**PAGE EXCERPT**
I also discovered an emerging population of detransitioners, individuals who took steps to medically transition and who have now reverted to their natal gender identity. Although some do not regret the changes they made to their bodies, others are profoundly distressed by them and have serious and credible critiques of the gender medicine system as it stands.

I had just assumed the experts crafting guidelines were ensuring that there was a body of evidence supporting the incontrovertible long-term benefits for these extraordinary treatments that were being performed on young people: puberty blockers, cross-sex hormones, and double mastectomy. ...

Quite a long article at https://unherd.com/2025/06/the-troubling-trends-in-gender-surgery/

Also sounds like something that has already been posted but couldn't find anything. So if duplicate please add link to exising thread.

Or maybe it is because more and more people in medical provision are starting to be more questioning?

**RAW DATA**
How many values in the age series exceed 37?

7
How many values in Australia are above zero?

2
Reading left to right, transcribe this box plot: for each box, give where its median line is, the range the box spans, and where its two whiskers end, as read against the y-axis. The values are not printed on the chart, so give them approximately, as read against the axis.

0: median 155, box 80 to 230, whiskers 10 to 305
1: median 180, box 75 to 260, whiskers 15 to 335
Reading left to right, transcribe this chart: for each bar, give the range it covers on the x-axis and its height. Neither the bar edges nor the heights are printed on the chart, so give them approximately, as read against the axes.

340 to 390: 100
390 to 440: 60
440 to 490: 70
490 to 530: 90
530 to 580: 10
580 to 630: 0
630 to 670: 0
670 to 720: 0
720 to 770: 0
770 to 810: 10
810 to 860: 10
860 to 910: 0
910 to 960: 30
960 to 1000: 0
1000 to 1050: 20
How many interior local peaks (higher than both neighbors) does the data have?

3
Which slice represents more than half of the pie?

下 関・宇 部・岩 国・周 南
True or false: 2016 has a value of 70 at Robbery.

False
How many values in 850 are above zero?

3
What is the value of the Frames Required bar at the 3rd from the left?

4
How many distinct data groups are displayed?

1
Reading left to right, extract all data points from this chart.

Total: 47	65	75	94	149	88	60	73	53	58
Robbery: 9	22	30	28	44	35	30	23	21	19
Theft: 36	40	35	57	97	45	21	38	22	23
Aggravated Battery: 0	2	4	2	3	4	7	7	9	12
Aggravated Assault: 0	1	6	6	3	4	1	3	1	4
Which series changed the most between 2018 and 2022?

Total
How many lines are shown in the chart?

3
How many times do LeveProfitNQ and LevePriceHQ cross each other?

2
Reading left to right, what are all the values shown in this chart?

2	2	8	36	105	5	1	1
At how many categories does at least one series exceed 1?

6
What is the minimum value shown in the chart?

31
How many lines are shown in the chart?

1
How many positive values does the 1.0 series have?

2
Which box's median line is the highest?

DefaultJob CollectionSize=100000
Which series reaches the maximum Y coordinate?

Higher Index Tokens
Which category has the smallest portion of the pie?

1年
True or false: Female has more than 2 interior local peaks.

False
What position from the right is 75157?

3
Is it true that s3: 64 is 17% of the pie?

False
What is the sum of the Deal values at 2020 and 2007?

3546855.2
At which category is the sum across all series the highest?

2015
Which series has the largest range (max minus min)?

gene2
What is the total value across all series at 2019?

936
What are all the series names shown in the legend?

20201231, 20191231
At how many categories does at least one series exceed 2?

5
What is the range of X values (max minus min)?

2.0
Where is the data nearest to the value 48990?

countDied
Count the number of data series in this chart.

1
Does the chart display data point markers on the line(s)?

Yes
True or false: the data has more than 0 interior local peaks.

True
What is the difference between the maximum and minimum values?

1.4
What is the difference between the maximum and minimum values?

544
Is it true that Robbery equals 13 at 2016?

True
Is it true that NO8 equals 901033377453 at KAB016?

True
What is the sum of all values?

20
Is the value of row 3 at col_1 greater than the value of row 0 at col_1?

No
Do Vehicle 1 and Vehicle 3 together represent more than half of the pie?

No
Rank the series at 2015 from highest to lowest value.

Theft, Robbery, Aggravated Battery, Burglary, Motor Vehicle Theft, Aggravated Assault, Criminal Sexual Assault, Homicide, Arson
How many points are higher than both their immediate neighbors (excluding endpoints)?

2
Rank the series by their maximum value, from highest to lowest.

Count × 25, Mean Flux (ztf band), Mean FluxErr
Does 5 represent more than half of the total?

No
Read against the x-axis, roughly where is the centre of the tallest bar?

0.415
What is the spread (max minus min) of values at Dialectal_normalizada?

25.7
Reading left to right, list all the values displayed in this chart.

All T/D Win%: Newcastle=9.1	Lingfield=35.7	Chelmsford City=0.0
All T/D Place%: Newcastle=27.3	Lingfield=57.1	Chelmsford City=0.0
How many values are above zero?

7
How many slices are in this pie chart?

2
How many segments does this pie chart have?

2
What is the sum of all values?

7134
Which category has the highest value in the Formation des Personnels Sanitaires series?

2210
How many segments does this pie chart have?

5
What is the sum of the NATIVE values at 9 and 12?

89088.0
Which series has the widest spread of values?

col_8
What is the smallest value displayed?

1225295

**TASKS**
**1)** Quote the passage on gender medicine between "I had just assumed" and "double mastectomy. ...", inclusive.
**2)** Which treatments does the passage on gender medicine name as being performed on young people? List them all.
**3)** In the passage on gender medicine, how are detransitioners defined?

**RESPONSES FOR EACH TASK**
**1)**
I had just assumed the experts crafting guidelines were ensuring that there was a body of evidence supporting the incontrovertible long-term benefits for these extraordinary treatments that were being performed on young people: puberty blockers, cross-sex hormones, and double mastectomy. ...

**2)** Puberty blockers, cross-sex hormones, and double mastectomy.

**3)** They are individuals who took steps to medically transition and who have now reverted to their natal gender identity.